Childhood obesity is one of the greatest health challenges in today’s world. Over one third of children and adolescents are obese or overweight according to the Centers for Disease Control and Prevention (CDC). The obesity rate has more than doubled in children and tripled in adolescents in the past 30 years. Obese children are at increased risk of having prediabetes, heart disease risk factors like high cholesterol and high blood pressure, and bone and joint problems—all at such a young age.

That’s not all—obese children and adolescents are more likely to be obese adults, with the accompanying increased risk of heart disease, type 2 diabetes, stroke, cancer, and osteoarthritis. The Standard American Diet (SAD) is largely to blame for the childhood obesity epidemic, but that’s a topic for another day. Today I want to mention the results of a recent study published in the American Journal of Clinical Nutrition. Researchers from the University of Missouri found that vitamin D supplements given to obese children with deficient or insufficient vitamin D levels helped control blood sugar by lowering insulin levels.
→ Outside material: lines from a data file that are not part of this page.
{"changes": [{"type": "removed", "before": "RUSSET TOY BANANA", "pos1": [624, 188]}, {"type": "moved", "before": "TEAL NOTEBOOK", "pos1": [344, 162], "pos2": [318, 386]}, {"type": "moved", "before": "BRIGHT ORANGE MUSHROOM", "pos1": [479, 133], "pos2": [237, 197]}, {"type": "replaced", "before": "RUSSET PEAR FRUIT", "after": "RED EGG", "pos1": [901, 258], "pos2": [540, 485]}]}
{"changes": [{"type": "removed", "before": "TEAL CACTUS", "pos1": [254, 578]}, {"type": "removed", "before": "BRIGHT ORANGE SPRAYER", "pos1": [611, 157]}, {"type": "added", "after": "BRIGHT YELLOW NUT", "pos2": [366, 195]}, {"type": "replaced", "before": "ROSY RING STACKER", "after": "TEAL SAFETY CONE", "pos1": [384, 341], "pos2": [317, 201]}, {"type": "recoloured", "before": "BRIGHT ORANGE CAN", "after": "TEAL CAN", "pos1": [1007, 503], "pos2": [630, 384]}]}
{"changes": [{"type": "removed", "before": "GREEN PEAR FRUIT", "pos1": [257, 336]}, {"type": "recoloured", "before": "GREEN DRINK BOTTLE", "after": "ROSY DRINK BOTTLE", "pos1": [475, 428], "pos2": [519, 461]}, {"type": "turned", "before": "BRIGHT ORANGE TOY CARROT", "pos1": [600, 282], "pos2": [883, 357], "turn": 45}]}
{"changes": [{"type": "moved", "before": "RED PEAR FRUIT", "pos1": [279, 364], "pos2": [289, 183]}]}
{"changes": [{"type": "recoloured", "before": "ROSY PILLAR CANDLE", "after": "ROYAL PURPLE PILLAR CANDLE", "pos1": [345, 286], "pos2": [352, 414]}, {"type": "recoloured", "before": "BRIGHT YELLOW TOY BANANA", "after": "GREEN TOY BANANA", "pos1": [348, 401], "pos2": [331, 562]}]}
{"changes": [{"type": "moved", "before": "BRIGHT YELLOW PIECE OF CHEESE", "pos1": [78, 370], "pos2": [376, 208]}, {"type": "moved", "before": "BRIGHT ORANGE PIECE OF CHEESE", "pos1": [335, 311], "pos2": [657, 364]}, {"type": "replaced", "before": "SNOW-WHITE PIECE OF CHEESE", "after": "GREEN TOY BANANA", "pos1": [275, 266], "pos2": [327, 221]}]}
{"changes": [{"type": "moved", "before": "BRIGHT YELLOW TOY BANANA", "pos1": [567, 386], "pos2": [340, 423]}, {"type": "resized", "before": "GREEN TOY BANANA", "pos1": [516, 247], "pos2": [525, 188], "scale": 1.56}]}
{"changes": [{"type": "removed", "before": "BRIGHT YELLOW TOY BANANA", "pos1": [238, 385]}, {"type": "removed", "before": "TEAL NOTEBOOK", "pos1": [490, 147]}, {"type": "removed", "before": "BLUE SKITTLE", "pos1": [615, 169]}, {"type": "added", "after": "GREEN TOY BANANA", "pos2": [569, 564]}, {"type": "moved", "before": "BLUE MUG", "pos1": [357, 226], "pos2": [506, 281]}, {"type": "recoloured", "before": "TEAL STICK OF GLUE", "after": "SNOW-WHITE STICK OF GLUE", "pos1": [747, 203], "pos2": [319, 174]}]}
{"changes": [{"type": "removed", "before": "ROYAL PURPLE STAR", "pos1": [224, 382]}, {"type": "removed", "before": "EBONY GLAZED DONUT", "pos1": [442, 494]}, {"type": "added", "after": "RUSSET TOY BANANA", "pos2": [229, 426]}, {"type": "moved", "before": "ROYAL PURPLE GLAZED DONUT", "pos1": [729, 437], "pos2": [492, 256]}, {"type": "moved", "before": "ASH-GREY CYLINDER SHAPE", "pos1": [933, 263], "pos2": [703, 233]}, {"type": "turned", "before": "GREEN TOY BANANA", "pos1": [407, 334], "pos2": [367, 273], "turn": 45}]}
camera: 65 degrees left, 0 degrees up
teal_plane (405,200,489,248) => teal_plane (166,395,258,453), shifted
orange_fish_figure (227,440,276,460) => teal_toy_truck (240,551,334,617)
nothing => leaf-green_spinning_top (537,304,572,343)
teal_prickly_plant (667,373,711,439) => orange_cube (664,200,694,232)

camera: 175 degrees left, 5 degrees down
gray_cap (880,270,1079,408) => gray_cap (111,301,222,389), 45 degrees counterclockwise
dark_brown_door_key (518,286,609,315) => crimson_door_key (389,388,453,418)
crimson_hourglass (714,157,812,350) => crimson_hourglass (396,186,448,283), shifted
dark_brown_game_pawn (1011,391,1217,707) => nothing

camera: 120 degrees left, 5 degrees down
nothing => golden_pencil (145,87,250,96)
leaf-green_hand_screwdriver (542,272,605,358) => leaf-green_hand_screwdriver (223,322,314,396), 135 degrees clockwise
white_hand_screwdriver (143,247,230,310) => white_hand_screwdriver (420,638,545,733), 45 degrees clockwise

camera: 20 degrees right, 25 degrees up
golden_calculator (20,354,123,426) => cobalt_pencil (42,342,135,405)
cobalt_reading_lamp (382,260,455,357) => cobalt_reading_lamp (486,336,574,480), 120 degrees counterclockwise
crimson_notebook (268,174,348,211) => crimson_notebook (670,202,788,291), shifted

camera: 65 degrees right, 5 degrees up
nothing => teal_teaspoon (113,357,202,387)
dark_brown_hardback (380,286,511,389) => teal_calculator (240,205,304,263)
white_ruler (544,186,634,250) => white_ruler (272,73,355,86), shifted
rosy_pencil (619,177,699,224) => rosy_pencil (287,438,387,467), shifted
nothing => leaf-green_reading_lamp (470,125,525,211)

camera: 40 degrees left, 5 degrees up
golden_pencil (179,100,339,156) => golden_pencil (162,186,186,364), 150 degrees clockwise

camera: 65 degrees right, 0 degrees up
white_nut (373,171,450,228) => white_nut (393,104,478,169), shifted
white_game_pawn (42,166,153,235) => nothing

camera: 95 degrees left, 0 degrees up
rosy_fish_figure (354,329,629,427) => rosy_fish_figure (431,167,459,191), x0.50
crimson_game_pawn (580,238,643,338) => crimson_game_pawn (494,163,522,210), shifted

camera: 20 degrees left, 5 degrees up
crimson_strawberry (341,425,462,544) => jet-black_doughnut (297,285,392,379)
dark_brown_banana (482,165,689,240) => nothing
“By increasing vitamin D intake alone, we got a response that was nearly as powerful as what we have seen using a prescription drug,” noted Catherine Pearson, PhD, lead researcher. “We saw a decrease in insulin levels, which means better glucose control, despite no changes in body weight, dietary intake, or physical activity.” The study emphasized the importance of checking vitamin D levels, since they can vary.

“What makes vitamin D insufficiency different in obese individuals is that they process vitamin D about half as efficiently as normal-weight people,” stated Peterson. “The vitamin gets stored in their fat tissues, which keeps it from being processed. This means obese individuals need to take in about twice as much vitamin D as their lean peers to maintain sufficient levels of vitamin D.” That’s interesting—being overweight can affect your vitamin D levels. It’s an important fact that is now well known.

Vitamin D is crucial to our overall health—children, adults, and elderly alike. If you haven’t had your vitamin D levels—and those of your children—tested, I suggest you do so.